Consegna A ▸ Riporti parola per parola il tratto del brano sul suicidio che inizia con "Il suicidio, quindi, scaturirebbe" e prosegue fino a "di ciascun soggetto.".
Consegna B ▸
Risponda alle seguenti domande basandosi sul brano sul suicidio.
(i) Da che cosa deriva il senso di colpa?
(ii) Che cosa sceglie l'individuo coraggioso?
(iii) Che cosa deve essere diversificato, dato che ogni caso è differente?

Brano del documento ▸

>>>>

Quindi, se nel nostro mondo interiore è attivo l’immaginario del suicidio e non lo affronto, né analizzo, tendo a letteralizzaerlo, a concretizzarlo”. 

Il cambiamento impossibile.
Legata al suicidio vi è la disperazione e la desolazione inerenti l’aspettativa di un cambiamento associato alla certezza di non poterlo realizzare. Anche il senso di colpa è considerato una delle componenti affettive della desolazione, che deriva dall’odio verso sé stessi, dal bisogno di punirsi per il proprio modo di essere.
Il suicidio, quindi, scaturirebbe da una struttura psichica particolare in grado di esplodere sotto la spinta di stimoli personali ed ambientali. L’individuo coraggioso sceglie di vivere e di essere sé stesso, conoscendo realmente ciò che egli è.
Il suicido è il paradigma della nostra indipendenza da chiunque altro e quindi è anche egoismo, che va inteso come piccolo seme dell’individualità’
È il suicidio stesso che ci insegna che ogni caso è differente e pertanto, la sua causa è anch’essa differente. Deve perciò essere diversificato l’approccio alla comprensione della sofferenza di ciascun soggetto.

<<<<

Estratti dei record ▸

>>>>

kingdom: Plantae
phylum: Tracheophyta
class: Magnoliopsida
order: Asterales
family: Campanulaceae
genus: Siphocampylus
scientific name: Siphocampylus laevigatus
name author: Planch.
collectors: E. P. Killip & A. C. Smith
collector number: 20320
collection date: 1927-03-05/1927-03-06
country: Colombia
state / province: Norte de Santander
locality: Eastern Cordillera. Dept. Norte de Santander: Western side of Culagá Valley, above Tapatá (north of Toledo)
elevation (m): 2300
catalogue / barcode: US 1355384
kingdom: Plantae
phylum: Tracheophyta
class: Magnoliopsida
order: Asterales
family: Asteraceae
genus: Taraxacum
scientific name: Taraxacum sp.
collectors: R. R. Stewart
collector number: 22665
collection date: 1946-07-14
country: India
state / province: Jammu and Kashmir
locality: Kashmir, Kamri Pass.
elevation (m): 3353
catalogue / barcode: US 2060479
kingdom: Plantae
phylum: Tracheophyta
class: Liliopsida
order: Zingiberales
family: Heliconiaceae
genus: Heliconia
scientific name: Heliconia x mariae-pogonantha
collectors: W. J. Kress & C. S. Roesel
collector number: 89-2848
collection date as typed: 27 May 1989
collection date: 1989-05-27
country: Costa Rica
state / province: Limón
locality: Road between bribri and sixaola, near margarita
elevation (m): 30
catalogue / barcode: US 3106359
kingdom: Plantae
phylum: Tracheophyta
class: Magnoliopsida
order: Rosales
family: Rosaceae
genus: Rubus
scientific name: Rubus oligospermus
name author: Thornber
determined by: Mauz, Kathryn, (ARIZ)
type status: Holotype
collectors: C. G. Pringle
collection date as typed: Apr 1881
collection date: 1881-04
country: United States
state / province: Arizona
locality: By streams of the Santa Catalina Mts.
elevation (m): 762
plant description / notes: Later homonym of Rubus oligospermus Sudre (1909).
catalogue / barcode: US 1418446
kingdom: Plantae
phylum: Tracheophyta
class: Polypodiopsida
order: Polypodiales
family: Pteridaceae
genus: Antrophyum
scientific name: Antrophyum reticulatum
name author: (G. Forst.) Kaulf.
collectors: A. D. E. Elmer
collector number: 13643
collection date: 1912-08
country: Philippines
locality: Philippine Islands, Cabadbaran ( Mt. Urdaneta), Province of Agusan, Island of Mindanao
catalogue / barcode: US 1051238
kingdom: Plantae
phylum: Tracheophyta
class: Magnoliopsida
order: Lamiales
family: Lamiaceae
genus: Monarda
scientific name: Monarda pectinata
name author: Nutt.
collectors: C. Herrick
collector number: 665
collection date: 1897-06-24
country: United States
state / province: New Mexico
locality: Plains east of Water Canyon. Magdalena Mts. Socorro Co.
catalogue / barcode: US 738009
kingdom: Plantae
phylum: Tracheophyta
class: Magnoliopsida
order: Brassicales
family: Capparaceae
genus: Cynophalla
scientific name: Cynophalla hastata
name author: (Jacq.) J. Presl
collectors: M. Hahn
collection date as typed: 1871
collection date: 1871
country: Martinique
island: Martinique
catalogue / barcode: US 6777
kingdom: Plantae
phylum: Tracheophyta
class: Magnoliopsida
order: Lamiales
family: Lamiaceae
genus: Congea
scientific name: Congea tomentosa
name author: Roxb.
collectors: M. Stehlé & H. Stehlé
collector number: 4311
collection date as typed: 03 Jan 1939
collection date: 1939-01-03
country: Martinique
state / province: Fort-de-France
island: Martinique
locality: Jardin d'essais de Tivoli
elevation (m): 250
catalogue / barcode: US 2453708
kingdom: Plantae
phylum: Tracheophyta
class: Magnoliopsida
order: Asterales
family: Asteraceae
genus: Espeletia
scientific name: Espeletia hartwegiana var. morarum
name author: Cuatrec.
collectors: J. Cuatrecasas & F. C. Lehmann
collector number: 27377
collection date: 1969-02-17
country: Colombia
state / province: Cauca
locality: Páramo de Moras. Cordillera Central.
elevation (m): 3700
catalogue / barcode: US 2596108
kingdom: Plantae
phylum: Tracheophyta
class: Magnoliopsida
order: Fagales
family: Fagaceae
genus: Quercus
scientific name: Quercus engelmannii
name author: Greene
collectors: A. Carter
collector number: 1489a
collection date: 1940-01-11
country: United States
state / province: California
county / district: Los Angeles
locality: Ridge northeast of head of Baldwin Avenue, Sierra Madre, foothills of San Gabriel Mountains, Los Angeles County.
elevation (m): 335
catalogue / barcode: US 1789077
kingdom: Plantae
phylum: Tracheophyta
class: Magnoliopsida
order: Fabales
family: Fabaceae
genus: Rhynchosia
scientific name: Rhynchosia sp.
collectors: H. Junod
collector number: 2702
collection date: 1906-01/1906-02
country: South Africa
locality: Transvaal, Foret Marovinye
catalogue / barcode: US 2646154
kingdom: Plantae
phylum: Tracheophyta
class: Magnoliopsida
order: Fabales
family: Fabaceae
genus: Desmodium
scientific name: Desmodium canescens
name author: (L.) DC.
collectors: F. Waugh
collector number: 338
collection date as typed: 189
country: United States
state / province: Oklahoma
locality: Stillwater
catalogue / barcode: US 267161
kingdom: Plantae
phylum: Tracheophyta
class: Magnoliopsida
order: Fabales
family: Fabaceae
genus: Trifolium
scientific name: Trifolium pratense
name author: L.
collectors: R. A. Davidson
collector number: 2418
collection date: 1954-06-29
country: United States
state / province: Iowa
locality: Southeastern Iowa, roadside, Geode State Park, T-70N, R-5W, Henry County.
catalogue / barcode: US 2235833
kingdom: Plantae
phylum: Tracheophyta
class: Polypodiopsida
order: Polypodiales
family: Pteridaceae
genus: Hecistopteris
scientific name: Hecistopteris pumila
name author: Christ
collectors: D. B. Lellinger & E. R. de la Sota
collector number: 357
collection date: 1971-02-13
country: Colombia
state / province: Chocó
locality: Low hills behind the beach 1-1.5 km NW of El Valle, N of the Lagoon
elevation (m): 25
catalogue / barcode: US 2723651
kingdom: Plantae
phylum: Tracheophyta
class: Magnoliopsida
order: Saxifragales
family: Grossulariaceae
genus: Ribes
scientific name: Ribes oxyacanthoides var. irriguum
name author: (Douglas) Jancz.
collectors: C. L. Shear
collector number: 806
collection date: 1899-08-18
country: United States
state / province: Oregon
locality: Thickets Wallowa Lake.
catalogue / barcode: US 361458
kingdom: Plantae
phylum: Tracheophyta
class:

<<<<

Risposta finale A ▸
Il suicidio, quindi, scaturirebbe da una struttura psichica particolare in grado di esplodere sotto la spinta di stimoli personali ed ambientali. L’individuo coraggioso sceglie di vivere e di essere sé stesso, conoscendo realmente ciò che egli è.
Il suicido è il paradigma della nostra indipendenza da chiunque altro e quindi è anche egoismo, che va inteso come piccolo seme dell’individualità’
È il suicidio stesso che ci insegna che ogni caso è differente e pertanto, la sua causa è anch’essa differente. Deve perciò essere diversificato l’approccio alla comprensione della sofferenza di ciascun soggetto.

Risposta finale B ▸
(i) Dall'odio verso sé stessi, dal bisogno di punirsi per il proprio modo di essere.
(ii) Sceglie di vivere e di essere sé stesso, conoscendo realmente ciò che egli è.
(iii) L'approccio alla comprensione della sofferenza di ciascun soggetto.